Experts not involved in writing the report said the findings were a comprehensive summary of the most current scientific evidence, and while they might not be surprising to researchers, they were intended to inform the public as well as doctors and other medical professionals about the newest proven risks of smoking. 

“I thought the science was very well done and up to date,” said Dr. Robert Wallace, a professor of epidemiology and internal medicine at the University of Iowa, who helped review the report.

The report comes 50 years after the pivotal 1964 surgeon general’s report in which the government concluded for the first time that smoking caused lung cancer. That report was credited with starting to change public attitudes toward smoking, which has declined sharply. In 1965, about 43 percent of adults were smokers; in 2012, about 18 percent were. 

But that decline has slowed in recent years, and the new report calls for stronger action in combating smoking. Smoking is the largest cause of premature death in the country, killing more than 400,000 people a year. The report notes that far more Americans have died prematurely from cigarette smoking than in all the wars ever fought by the United States. 

The report concluded that the evidence was insufficient to say that smoking caused prostate cancer. The evidence was suggestive, but not definite, that smoking causes breast cancer

The document also celebrates the public health success of smoking’s decline since Dr. Luther Terry, the surgeon general in 1964, released his landmark finding. Smoking was deeply embedded in American culture at the time. Half of adult men were smokers, and a third of women. Even doctors smoked.

That report was so controversial that it was released on a Saturday when Congress was on recess to minimize the political repercussions, said Dr. Richard D. Hurt, a professor of medicine at the Mayo Clinic. 

Dr. Judith Fradkin, a diabetes scientist at the National Institutes of Health, who was not involved in the report, said the evidence that smoking increases the risk of Type 2 diabetes had been gathering for about 20 years. 

While smoking causes most cases of lung cancer, it causes only a small fraction of liver and colorectal cancers. A current smoker is 25 times as likely to develop lung cancer as someone who has never smoked, but only about 1.5 times as likely to develop liver cancer

“It’s a fairly modest association, but because so many people smoke, it’s still an important cause of these cancers,” said Neal Freedman, an epidemiologist at the National Cancer Institute

He pointed out that the surgeon general last looked at the effect of smoking on liver cancer in 2004, and found the evidence only suggestive. Since then, 90 new studies have been published allowing the surgeon general to conclude smoking is a cause. 

The report also finds that the risks of lung cancer are far higher today than in past decades, even though smokers today consume fewer cigarettes. In 1959, women who smoked were 2.7 times as likely as women who never smoked to develop lung cancer, and by 2010, the additional risk had jumped nearly tenfold. For men, the risk doubled over the same period. The report said changes in cigarettes’ design, namely to the filter, contributed to the increased deadliness.

“It is stunning that the risk of a premature death from smoking is greater than it was 50 years ago,” said Matthew Myers, head of the Campaign for Tobacco-Free Kids, an advocacy group.

—————

**Work instruction A**
Say whether each statement agrees with the article on the smoking report, giving yes or no and the deciding words from the article, quoted exactly: (i) About 18 percent of adults smoked in 2012. (ii) The report concluded that smoking causes prostate cancer. (iii) The 1964 report was released on a Saturday while Congress was on recess.
**Work instruction B**
From the article on the smoking report, pull out everything from "The document also" down to "about 20 years.", copied word for word.

—————

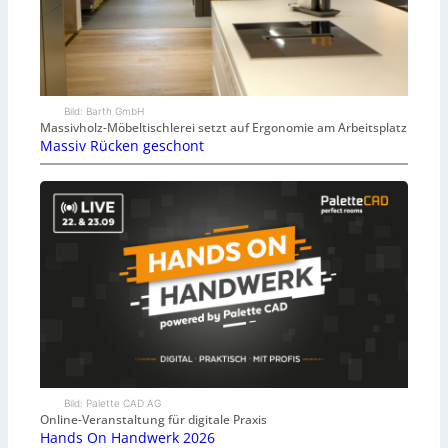
Bild: Barth GmbH
Massivholz-Möbeltischlerei setzt auf Ergonomie am Arbeitsplatz
Massiv Rücken geschont
Bild: Palette CAD AG
Online-Veranstaltung für digitale Praxis
Hands On Handwerk 2026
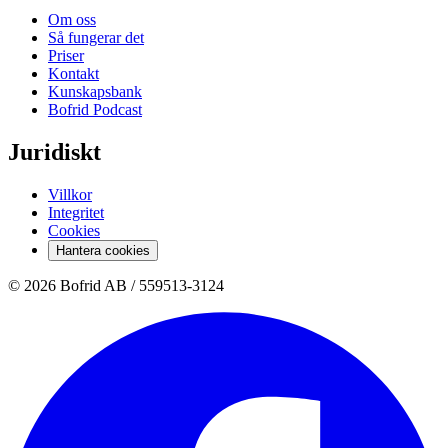
Om oss
Så fungerar det
Priser
Kontakt
Kunskapsbank
Bofrid Podcast
Juridiskt
Villkor
Integritet
Cookies
Hantera cookies
© 2026 Bofrid AB /
559513-3124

—————

**Response A**
(i) Yes: "in 2012, about 18 percent were."
(ii) No: "The report concluded that the evidence was insufficient to say that smoking caused prostate cancer."
(iii) Yes: "it was released on a Saturday when Congress was on recess"

**Response B**
The document also celebrates the public health success of smoking’s decline since Dr. Luther Terry, the surgeon general in 1964, released his landmark finding. Smoking was deeply embedded in American culture at the time. Half of adult men were smokers, and a third of women. Even doctors smoked.

That report was so controversial that it was released on a Saturday when Congress was on recess to minimize the political repercussions, said Dr. Richard D. Hurt, a professor of medicine at the Mayo Clinic. 

Dr. Judith Fradkin, a diabetes scientist at the National Institutes of Health, who was not involved in the report, said the evidence that smoking increases the risk of Type 2 diabetes had been gathering for about 20 years.